In 2018, the FDA created a pilot project to test the feasibility of releasing sponsor-generated summaries of trial methods and results. The agency enlisted nine sponsors in the pilot and shared one summary in March — the reports for Janssen’s Erleada (apalutamide) trials. Since then, the pilot seems to have gone dark.

In an open letter to the FDA this month, a group of nearly two dozen clinical trial specialists from academic institutions and organizations in the U.S. and UK question the fate of eight other trials — whose names FDA has not disclosed —that were participating in the pilot.

The academics — who range from Matthew Herder, director of Dalhousie University’s Health Law Institute, to Peter Lurie, president of Science in the Public Interest — say in their letter that making the records public “can help better explain the basis for FDA’s decisions, and in turn, inform prescribers and patients about the evidence underlying a given drug.”

Sharing data also has “enormous potential to improve public health by identifying unpublished, underreported, and misreported trials in the published medical literature,” the letter states.

The letter urges the FDA to recommit to the pilot so the public and clinical trials experts can:

  • “Learn more about safety and efficacy evidence supporting FDA’s approval decisions;”
  • Add the data to systemic reviews; and
  • Engage in “methodological research” to describe how the records can help synthesize evidence and to make sure that trial reports in biomedical literature are “reported fully and accurately.”

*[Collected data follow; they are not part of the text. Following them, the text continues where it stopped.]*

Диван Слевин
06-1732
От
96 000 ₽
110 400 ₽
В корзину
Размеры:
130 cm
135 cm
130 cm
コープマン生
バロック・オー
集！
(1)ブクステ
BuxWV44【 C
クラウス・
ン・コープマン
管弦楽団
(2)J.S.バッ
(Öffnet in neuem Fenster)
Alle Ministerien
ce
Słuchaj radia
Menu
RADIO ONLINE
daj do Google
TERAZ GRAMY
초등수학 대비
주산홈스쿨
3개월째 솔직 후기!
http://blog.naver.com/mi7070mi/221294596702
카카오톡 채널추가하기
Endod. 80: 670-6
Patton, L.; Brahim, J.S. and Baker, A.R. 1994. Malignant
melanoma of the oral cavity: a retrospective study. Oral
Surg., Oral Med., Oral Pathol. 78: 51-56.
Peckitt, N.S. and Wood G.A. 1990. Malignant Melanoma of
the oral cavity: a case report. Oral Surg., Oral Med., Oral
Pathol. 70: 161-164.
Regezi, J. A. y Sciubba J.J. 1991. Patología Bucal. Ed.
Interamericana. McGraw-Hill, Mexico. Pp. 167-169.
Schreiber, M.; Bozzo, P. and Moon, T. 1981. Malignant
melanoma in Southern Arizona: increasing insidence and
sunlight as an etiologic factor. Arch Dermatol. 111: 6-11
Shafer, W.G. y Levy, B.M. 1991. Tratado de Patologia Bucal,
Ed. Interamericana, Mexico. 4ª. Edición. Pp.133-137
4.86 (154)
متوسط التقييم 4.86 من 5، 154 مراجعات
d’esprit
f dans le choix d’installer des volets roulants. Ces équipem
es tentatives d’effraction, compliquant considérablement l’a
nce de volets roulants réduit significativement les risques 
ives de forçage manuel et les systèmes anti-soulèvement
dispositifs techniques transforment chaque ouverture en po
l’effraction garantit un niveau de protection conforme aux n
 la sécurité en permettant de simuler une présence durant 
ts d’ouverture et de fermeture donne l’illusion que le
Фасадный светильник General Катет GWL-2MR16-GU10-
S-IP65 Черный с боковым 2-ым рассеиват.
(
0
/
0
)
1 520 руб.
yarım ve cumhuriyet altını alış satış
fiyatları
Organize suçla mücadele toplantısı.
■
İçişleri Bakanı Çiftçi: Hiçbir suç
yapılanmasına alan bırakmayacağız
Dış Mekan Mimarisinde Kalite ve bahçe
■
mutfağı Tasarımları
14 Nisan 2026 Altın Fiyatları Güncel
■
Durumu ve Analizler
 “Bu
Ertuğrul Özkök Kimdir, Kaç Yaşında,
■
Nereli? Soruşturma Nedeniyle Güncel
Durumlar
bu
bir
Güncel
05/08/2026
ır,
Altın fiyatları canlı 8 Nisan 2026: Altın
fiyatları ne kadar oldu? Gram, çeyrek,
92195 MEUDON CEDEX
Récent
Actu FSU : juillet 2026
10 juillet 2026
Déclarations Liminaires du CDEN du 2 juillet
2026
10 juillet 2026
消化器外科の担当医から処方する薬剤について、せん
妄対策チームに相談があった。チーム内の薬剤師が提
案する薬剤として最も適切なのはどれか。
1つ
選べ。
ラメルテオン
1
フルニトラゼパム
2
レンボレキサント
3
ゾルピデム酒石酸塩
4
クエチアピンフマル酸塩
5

Read the Erleada clinical trial study here:

EMA Seeks Comment on Revised Antibiotic Guidelines
For the first time in five years European regulators are proposing to revise antibiotic trial standards.

The EMA released a 30-page guidance document last week that contains revised language on primary endpoints, primary analysis populations and non-inferiority margins in trials. It focuses on superiority trials for specific diseases, such as acute otitis media, acute bacterial sinusitis, bacterial-exacerbated forms of bronchitis and cystic fibrosis and superficial skin infections.

The agency has been working on revisions since last summer and says its new proposals adapt to the realities of antibiotic-resistant bugs.

When considering patients for trials, the “criteria should maximise the likelihood that patients have the type of bacterial infection under study and minimise enrollment of patients with infections that are likely to resolve rapidly without antibacterial therapy,” the guidance states.

Generally, regulators will accept non-inferiority trial designs if there is a licensed treatment for a disease “for which the magnitude of the treatment effect over placebo is known or can be estimated from the existing data.”

Comments on the draft proposals are due July 31. Read the EMA proposals here:

French Regulators Greenlight Ultrasound Trial for Glioblastoma
French regulators have given the go-ahead for a Phase I-II trial of an ultrasound device to treat recurrent glioblastoma.

Sponsor CarThera, also headquartered in France, is hopeful that its implantable SonoCloud-9 will help open up the blood-brain barrier in patients with recurrent glioblastoma who are eligible for carboplatin chemotherapy.

The SonoCloud-9 issues low-intensity pulsed ultrasound and it’s already proven to be safe and effective for patients in the short-term. The Phase I/Phase II open-label dose escalation study will enroll 20 patients over the next year and be followed by an extension.

CarThera officials also are hoping for FDA approval to extend the trials to the U.S., in the MD Anderson Cancer Center in Houston and Northwestern Memorial Hospital in Chicago.